Cimigenoside enhances Taxol chemosensitivity in triple-negative breast cancer via the γ-secretase/RBPJ-PXR axis.

[BACKGROUND AND PURPOSE] Previous studies have found that activation of the γ-secretase/NICD-PXR/Notch pathway can induce Taxol resistance in triple-negative breast cancer (TNBC) to limit its therapeutic effect. Accordingly, inhibition of the γ-secretase/Notch pathway maybe an effective strategy to enhance Taxol chemosensitivity in TNBC. We have already found that cimigenoside (CG), the active ingredient of Cimicifuga dahurica (Turcz.) Maxim, can inhibit γ-secretase activity.

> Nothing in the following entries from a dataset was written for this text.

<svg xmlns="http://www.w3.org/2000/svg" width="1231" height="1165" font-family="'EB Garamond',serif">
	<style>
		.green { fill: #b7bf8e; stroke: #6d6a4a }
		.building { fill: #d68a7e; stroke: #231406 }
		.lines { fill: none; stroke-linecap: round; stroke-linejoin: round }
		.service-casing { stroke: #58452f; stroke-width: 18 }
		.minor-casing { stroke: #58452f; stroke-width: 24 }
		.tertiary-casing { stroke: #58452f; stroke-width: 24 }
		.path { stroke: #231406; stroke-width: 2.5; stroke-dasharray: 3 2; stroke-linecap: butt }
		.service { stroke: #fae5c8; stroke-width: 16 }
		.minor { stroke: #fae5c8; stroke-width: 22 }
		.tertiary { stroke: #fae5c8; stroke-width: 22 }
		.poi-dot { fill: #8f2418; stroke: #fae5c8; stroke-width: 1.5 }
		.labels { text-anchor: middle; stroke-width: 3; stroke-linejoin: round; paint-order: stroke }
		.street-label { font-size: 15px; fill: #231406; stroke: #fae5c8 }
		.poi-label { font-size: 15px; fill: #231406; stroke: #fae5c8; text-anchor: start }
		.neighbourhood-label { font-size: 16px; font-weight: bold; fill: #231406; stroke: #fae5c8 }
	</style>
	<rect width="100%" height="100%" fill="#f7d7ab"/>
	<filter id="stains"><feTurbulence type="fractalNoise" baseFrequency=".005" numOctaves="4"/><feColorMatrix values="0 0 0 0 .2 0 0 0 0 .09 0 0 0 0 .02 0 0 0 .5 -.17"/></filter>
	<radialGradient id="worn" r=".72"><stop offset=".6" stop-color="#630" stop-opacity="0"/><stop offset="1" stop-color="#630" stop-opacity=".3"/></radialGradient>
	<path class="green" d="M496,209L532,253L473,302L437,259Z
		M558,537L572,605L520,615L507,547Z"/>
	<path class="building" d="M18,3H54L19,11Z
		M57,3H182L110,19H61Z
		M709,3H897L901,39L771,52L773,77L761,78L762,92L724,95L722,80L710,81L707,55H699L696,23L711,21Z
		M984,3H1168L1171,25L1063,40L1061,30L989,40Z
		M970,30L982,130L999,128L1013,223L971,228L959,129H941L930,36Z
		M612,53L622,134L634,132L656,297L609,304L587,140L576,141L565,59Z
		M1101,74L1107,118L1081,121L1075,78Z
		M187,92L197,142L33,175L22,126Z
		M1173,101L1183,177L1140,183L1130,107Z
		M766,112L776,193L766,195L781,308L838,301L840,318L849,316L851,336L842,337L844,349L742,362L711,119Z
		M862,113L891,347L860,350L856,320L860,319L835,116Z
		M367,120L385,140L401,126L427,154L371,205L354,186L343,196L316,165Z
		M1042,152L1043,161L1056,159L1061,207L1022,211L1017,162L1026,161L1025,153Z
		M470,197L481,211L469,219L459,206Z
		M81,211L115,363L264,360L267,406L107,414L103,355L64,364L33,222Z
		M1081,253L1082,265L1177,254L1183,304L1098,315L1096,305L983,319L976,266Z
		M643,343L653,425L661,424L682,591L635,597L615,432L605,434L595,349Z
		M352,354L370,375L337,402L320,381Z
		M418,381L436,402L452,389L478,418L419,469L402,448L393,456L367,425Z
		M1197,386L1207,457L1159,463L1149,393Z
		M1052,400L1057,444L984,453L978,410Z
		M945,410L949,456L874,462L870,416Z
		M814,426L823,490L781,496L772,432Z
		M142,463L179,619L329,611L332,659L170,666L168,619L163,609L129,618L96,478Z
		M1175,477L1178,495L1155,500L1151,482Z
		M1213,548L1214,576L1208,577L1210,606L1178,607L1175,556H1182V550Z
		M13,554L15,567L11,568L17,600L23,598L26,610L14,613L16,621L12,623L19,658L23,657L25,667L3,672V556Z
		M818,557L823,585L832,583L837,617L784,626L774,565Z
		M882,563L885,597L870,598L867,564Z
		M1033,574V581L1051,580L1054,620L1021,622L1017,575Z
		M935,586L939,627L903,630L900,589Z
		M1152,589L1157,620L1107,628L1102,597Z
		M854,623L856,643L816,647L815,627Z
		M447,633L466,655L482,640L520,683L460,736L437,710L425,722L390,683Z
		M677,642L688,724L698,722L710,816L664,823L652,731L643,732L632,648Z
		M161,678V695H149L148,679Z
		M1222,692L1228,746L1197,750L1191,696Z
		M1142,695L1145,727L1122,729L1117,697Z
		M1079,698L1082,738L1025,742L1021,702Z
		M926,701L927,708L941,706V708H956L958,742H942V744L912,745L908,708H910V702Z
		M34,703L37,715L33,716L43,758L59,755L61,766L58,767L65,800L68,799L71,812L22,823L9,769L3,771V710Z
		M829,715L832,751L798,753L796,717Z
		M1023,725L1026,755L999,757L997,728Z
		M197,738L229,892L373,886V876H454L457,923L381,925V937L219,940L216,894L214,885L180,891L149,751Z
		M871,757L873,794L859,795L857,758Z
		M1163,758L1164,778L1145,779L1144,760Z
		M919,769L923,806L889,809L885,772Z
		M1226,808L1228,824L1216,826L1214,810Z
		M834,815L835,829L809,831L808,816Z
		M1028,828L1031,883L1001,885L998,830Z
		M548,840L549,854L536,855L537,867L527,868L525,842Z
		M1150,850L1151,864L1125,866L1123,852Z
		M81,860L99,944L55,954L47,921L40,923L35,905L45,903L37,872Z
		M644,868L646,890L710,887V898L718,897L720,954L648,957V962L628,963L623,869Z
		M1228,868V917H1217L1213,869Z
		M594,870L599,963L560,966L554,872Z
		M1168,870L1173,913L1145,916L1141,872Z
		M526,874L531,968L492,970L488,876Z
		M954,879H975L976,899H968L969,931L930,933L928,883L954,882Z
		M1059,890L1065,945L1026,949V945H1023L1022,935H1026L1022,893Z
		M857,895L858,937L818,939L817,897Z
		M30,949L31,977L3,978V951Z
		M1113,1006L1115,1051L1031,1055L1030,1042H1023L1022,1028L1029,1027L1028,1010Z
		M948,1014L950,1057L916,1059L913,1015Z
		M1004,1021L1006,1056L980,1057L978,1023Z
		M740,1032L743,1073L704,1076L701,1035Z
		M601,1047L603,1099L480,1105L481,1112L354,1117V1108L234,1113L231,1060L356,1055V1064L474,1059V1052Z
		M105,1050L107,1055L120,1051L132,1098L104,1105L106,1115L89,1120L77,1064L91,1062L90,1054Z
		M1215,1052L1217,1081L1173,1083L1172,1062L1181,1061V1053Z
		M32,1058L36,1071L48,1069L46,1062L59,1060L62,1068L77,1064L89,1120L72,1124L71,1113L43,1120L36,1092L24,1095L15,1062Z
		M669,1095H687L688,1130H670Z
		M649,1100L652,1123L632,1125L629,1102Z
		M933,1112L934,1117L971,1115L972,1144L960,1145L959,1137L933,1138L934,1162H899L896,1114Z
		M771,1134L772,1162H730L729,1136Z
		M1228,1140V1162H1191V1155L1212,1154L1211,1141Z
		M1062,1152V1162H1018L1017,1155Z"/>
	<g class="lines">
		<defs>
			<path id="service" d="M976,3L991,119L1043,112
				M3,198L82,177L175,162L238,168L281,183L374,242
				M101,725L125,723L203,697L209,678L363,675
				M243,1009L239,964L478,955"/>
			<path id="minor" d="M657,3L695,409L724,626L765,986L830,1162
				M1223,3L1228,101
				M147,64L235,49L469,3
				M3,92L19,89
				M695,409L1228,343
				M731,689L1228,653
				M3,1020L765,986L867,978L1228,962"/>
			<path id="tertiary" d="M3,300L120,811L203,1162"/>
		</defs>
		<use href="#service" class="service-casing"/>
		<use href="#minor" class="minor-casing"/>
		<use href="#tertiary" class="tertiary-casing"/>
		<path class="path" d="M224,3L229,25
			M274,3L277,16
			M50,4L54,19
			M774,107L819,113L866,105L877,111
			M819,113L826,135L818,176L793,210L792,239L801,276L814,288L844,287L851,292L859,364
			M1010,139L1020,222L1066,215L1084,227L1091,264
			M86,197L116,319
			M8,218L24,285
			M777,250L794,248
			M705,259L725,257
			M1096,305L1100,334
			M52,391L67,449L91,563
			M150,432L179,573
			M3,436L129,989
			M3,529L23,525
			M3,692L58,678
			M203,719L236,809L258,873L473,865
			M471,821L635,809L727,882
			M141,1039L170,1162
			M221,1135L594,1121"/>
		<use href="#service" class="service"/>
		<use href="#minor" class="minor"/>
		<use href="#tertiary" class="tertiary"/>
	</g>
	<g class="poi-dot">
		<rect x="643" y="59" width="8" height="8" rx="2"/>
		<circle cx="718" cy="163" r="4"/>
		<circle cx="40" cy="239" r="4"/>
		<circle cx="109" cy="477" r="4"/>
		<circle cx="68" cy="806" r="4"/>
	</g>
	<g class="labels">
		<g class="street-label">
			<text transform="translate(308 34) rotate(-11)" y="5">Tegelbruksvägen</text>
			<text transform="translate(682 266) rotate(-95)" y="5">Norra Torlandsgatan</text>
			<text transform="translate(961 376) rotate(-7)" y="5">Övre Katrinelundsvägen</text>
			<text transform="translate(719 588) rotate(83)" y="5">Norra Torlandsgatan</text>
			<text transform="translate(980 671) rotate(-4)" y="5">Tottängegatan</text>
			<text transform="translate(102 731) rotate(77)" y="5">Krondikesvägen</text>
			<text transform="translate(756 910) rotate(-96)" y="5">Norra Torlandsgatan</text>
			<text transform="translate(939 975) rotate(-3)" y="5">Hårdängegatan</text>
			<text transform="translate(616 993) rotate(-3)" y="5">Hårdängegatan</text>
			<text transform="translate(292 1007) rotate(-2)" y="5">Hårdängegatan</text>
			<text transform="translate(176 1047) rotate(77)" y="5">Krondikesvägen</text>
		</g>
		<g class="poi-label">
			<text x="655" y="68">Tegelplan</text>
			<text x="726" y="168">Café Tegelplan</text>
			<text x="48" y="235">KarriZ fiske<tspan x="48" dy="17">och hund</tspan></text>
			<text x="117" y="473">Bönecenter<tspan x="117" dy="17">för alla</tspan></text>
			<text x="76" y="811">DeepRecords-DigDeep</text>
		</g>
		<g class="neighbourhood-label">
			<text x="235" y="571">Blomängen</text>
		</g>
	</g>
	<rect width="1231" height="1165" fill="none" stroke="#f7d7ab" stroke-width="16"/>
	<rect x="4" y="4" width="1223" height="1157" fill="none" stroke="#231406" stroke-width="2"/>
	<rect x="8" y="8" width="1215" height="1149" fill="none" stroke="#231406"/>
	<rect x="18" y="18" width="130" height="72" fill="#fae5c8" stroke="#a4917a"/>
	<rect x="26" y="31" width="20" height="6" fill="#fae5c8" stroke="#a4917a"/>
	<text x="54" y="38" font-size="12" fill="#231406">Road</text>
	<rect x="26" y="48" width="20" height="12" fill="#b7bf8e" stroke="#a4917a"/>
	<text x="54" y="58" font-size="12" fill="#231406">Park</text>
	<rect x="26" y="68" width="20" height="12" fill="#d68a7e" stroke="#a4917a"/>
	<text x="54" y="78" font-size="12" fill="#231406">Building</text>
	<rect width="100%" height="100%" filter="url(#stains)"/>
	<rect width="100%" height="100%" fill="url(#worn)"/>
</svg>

[EXPERIMENTAL APPROACH] The dynamic interaction between the natural γ-secretase inhibitor CG and γ-secretase catalytic core presenilin-1 (PSEN-1) was revealed by molecular dynamics simulations and in vitro enzyme activity experiments. The biological characterisation and in vivo role of CG in increasing Taxol sensitivity of TNBC were investigated. The regulatory effect of CG on the γ-secretase/RBPJ-PXR axis was studied through dual luciferase reporter gene assays, nuclear cytoplasmic separation experiments, and western blot assays.

[KEY RESULTS] CG stably binds to the PSEN-1 protein cavity to inhibit γ-secretase activity. In vitro studies showed that CG significantly enhanced the inhibition of cell proliferation, migration and invasion, as well as the promotion of apoptosis of MDA-MB-231/Taxol cells by Taxol. CG enhanced the inhibitory effect of Taxol on subcutaneous tumours and lung metastatic TNBC in vivo. Mechanistically, CG inhibited the transcriptional activity of RBPJ by targeting γ-secretase, interfered with the interaction between RBPJ and pregnane X receptor (PXR), down-regulated the expression of PXR-regulated metabolic enzymes and transport proteins, and enhanced the sensitivity of TNBC to Taxol.

[CONCLUSIONS AND IMPLICATIONS] We show that CG enhances the chemical sensitivity of TNBC by regulating the γ-secretase/RBPJ-PXR axis.